A real MCP dashboard answers four questions immediately:

  • Are calls succeeding? Success rate, total events, total failures.
  • Are calls fast? p95 latency, split into the part the gateway controls and the part the upstream controls.
  • Where are failures originating? Client (bad request, missing token), auth (rejected credential), upstream (third-party service returned an error), or gateway (your own infrastructure).
  • What’s actually being called? Top capabilities (tools, prompts, resources) by call count, error rate, and p95, plus the breakdown by MCP method (tools/call, tools/list, initialize, prompts/list, resources/list, notifications/initialized, ping, and so on).

The three event families

Zuplo’s MCP Gateway emits typed events that fall into three families, and the same three families are a useful organizing principle even if you’re rolling your own:

  • Requests — The MCP request lifecycle: a request received, validated, completed, or rejected. This is your traffic volume and success-rate signal.
  • Capabilities — Capability invocations (tool, prompt, or resource): listed, invoked, completed, or failed. This is your “what is the agent actually doing” signal.
  • Auth — The full upstream OAuth flow: tokens validated, rejected, refreshed, or revoked. This is the signal that catches “agents are integrated but credentials are wrong.”

A healthy MCP server typically shows Requests as the bulk of events (around three-quarters), with Capabilities and Auth making up the rest. If Auth dominates, you have a credential problem. If Capabilities is unusually low relative to Requests, agents are connecting but not actually invoking tools.

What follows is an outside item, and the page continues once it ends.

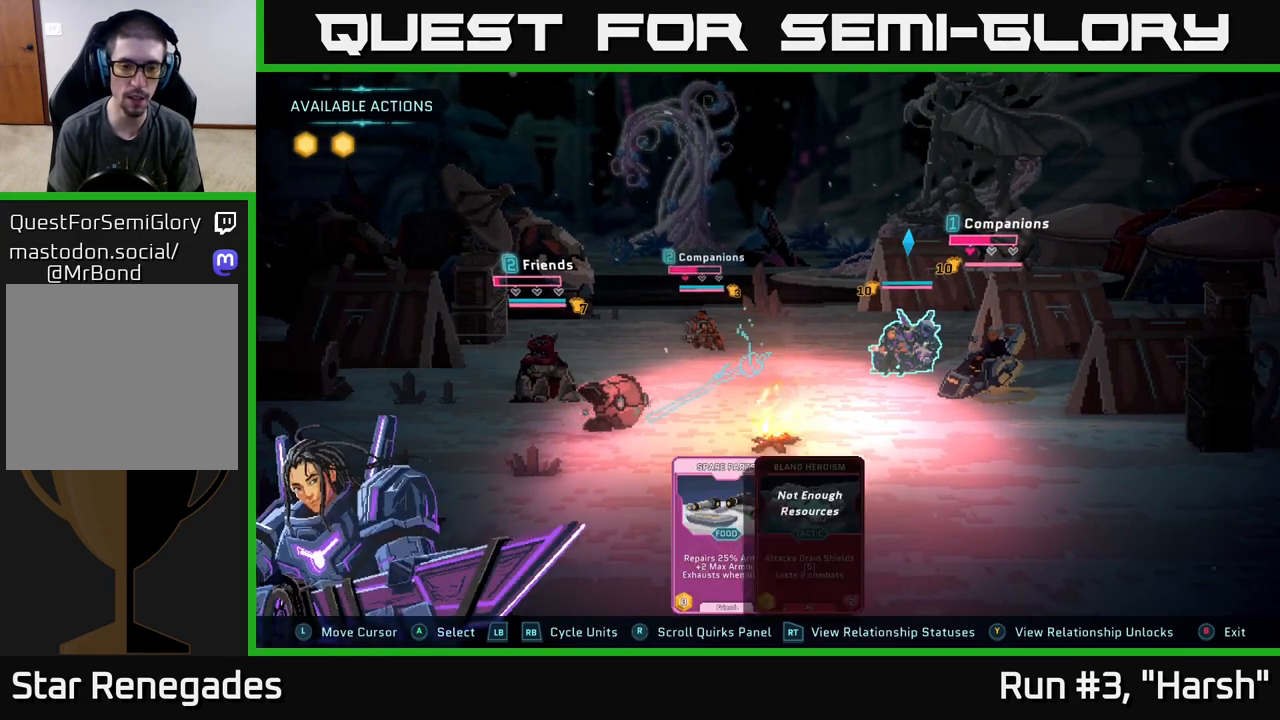
{"buttons": [], "left_stick": "center", "right_stick": "center", "events": []}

Failure origins, not just failure rates

A 4% error rate on tools/call tells you something is wrong. A 4% error rate broken down by origin tells you who needs to fix it:

  • Client — The agent sent malformed arguments, a missing token, or an invalid request. The client owns the fix.
  • Auth — The auth layer rejected the credential (invalid token, expired token, revoked token, missing scope). Either the agent’s credential needs renewal, or you have a misconfigured access policy.
  • Upstream — The third-party MCP server or backend service returned an error. The upstream owns the fix; you can only retry or fall back.
  • Gateway — Your own gateway returned the error. You own the fix.

Documented problem codes attached to each error — missing_token, invalid_token, expired_token, revoked_token, upstream_error — let MCP clients recover automatically rather than retrying blindly.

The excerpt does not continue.